Stored data
· · · ·

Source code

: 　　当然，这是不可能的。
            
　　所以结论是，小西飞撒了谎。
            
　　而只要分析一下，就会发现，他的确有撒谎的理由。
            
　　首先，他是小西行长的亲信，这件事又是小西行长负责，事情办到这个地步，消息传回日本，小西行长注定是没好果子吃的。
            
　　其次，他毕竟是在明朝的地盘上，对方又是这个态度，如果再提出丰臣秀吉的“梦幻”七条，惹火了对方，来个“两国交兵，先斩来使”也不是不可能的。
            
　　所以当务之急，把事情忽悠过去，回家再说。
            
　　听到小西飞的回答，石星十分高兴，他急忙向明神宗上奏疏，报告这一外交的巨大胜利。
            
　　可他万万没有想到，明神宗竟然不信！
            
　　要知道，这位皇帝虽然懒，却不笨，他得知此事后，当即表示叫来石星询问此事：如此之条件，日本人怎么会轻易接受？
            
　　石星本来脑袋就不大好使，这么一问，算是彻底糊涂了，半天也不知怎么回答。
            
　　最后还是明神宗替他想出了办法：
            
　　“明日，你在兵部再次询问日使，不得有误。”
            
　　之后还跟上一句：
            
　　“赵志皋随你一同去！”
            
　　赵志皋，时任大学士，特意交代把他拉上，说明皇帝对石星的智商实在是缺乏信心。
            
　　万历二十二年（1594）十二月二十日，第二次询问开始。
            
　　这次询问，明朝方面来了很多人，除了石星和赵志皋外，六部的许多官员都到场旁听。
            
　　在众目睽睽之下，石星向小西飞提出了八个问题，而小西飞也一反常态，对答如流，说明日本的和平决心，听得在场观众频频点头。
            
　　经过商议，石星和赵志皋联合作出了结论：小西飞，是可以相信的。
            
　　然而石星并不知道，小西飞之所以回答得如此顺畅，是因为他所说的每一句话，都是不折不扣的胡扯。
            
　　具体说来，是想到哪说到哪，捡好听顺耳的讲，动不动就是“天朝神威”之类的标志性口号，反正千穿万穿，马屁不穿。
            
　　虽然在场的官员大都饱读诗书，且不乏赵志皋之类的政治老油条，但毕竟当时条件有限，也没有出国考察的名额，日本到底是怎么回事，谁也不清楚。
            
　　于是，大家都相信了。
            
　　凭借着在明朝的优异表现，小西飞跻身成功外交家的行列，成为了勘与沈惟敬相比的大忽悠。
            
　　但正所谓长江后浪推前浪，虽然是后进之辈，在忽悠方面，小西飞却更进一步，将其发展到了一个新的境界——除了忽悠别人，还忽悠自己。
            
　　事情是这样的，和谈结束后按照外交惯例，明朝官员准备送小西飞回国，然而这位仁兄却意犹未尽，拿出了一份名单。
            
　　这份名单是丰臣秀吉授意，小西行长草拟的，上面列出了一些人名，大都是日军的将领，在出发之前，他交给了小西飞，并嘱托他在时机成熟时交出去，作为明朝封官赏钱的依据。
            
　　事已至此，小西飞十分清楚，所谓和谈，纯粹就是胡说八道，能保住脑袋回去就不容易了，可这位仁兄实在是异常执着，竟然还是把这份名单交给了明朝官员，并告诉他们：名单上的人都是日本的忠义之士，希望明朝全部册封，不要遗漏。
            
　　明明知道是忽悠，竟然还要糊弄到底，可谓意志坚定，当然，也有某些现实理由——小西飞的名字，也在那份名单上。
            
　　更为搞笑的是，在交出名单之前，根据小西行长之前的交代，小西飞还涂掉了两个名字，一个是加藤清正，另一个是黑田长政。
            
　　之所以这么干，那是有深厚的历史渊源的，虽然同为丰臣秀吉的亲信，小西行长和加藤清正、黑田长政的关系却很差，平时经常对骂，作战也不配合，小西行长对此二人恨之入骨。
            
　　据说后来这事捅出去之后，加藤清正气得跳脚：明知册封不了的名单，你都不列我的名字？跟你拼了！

· · · ·

Requirement:
Put the lines of the material into a Markdown table with the columns Row and Line, starting at the line that contains "但正所谓长江后浪推前浪，虽然" and continuing through the end of the material. Number each row and leave out blank lines.

Result of the exercise:
| Row | Line |
|---|---|
| 1 | 　　但正所谓长江后浪推前浪，虽然是后进之辈，在忽悠方面，小西飞却更进一步，将其发展到了一个新的境界——除了忽悠别人，还忽悠自己。 |
| 2 | 　　事情是这样的，和谈结束后按照外交惯例，明朝官员准备送小西飞回国，然而这位仁兄却意犹未尽，拿出了一份名单。 |
| 3 | 　　这份名单是丰臣秀吉授意，小西行长草拟的，上面列出了一些人名，大都是日军的将领，在出发之前，他交给了小西飞，并嘱托他在时机成熟时交出去，作为明朝封官赏钱的依据。 |
| 4 | 　　事已至此，小西飞十分清楚，所谓和谈，纯粹就是胡说八道，能保住脑袋回去就不容易了，可这位仁兄实在是异常执着，竟然还是把这份名单交给了明朝官员，并告诉他们：名单上的人都是日本的忠义之士，希望明朝全部册封，不要遗漏。 |
| 5 | 　　明明知道是忽悠，竟然还要糊弄到底，可谓意志坚定，当然，也有某些现实理由——小西飞的名字，也在那份名单上。 |
| 6 | 　　更为搞笑的是，在交出名单之前，根据小西行长之前的交代，小西飞还涂掉了两个名字，一个是加藤清正，另一个是黑田长政。 |
| 7 | 　　之所以这么干，那是有深厚的历史渊源的，虽然同为丰臣秀吉的亲信，小西行长和加藤清正、黑田长政的关系却很差，平时经常对骂，作战也不配合，小西行长对此二人恨之入骨。 |
| 8 | 　　据说后来这事捅出去之后，加藤清正气得跳脚：明知册封不了的名单，你都不列我的名字？跟你拼了！ |